El pie de foto era una declaración pública que aniquilaba nuestro mundo privado.

"A veces, el amor verdadero exige el sacrificio más valiente. Por ti, siempre, Máximo".

Sentí un frío que no tenía nada que ver con la temperatura de la cocina. El sueño de nuestro hijo, de nuestra pastelería, de nuestra vida, se desvaneció en el aire como el vapor de una olla.

Con un dedo tembloroso, sin pensar, le di "me gusta" a la publicación. Un acto mecánico, vacío, un último eco del hombre que había sido hasta hace treinta segundos.

El teléfono sonó de inmediato. Era ella. Su voz, usualmente melosa y calculada para sus seguidores, ahora sonaba frenética, casi triunfante.

"¡Roy, mi amor! ¿Viste mi post? Sé que es un shock, pero Máximo me necesitaba. Su riñón falló, estaba muriendo. ¡Tuve que hacerlo! Fue una decisión de vida o muerte".

Escuché su justificación, cada palabra una pala cavando más hondo en la tumba de lo que habíamos sido. No sentí rabia, ni siquiera tristeza. Solo un vacío absoluto.

"Lo vi", dije, mi voz plana, irreconocible.

"Sabía que lo entenderías. Eres el mejor esposo del mundo. Ahora necesito que..."

La interrumpí. No podía seguir escuchando.

"Se acabó, Luciana".

Hubo un silencio al otro lado de la línea. Pude imaginar su rostro, la confusión dando paso a la incredulidad y luego a la ira.

"¿Qué quieres decir con que se acabó? ¡Acabo de salvar una vida! ¿No entiendes la magnitud de lo que hice?".

"Entiendo perfectamente", respondí. "Abortaste a nuestro hijo sin mi permiso para darle un riñón a tu ex-novio".

"¡No lo digas así! Suena tan crudo. Era por amor, Roy. Un amor que tú, con tu vida tan simple y tus postres, quizás nunca entiendas".

Esa fue la última palabra que necesitaba oír.

"Adiós, Luciana".

Colgué el teléfono y lo apagué. El silencio de la cocina era ahora ensordecedor. Miré el postre a medio hacer sobre la mesa, una creación que ya no tenía sentido. Nuestro futuro se había convertido en cenizas.

Capítulo 2

Diez días después, la puerta principal se abrió.

Luciana entró arrastrando los pies, pálida y visiblemente más delgada. Llevaba unas gafas de sol enormes, como si quisiera esconderse del mundo, o quizás solo de mí. Dejó su bolso de diseñador en el suelo con un ruido sordo y se dejó caer en el sofá, esperando.

Esperaba que yo corriera a su lado, que le pusiera un cojín detrás de la espalda, que le preparara un té caliente, que la cuidara como siempre lo había hecho.

Me quedé de pie en el marco de la puerta de la cocina, con los brazos cruzados.

Me miró, su expresión se endureció al ver mi inacción.

"¿No vas a decir nada? Acabo de pasar por una cirugía mayor".

"Felicidades", respondí sin emoción.

Frunció el ceño, irritada.
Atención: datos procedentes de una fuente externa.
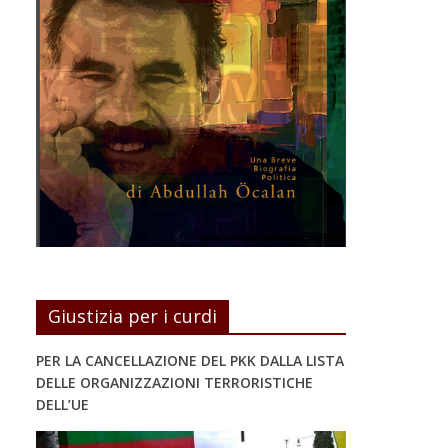
Giustizia per i curdi
PER LA CANCELLAZIONE DEL PKK DALLA LISTA
DELLE ORGANIZZAZIONI TERRORISTICHE
DELL’UE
Sacó un papel doblado de su bolsillo y lo dejó sobre la mesa de centro.

"Esta es la lista de alimentos que necesito para mi recuperación. El médico dijo que es muy específica. Necesito que vayas a comprar todo y me prepares la primera comida. Estoy agotada".

Miré la lista. Estaba llena de ingredientes caros y preparaciones complicadas, el tipo de cosas que ella solía exigirme para sus "días de detox" antes de una sesión de fotos. La ironía era brutal.

"No puedo", dije con calma. "Tengo que hacer las maletas".

Sus ojos se abrieron de par en par. "¿Hacer las maletas? ¿A dónde vas?".

"Tengo un viaje de trabajo. A Madrid".

"¿Madrid? ¿Qué viaje de trabajo? Nunca me lo mencionaste. No puedes irte ahora, ¡te necesito!". Su voz subió de tono, volviéndose aguda y demandante.

"Es la oferta de Sylvia Hewitt. La que rechacé por ti hace seis meses porque no querías dejar Oaxaca. La que rechacé hace un año porque interfería con tu agenda de influencer. La que siempre he rechazado porque tus necesidades siempre fueron más importantes".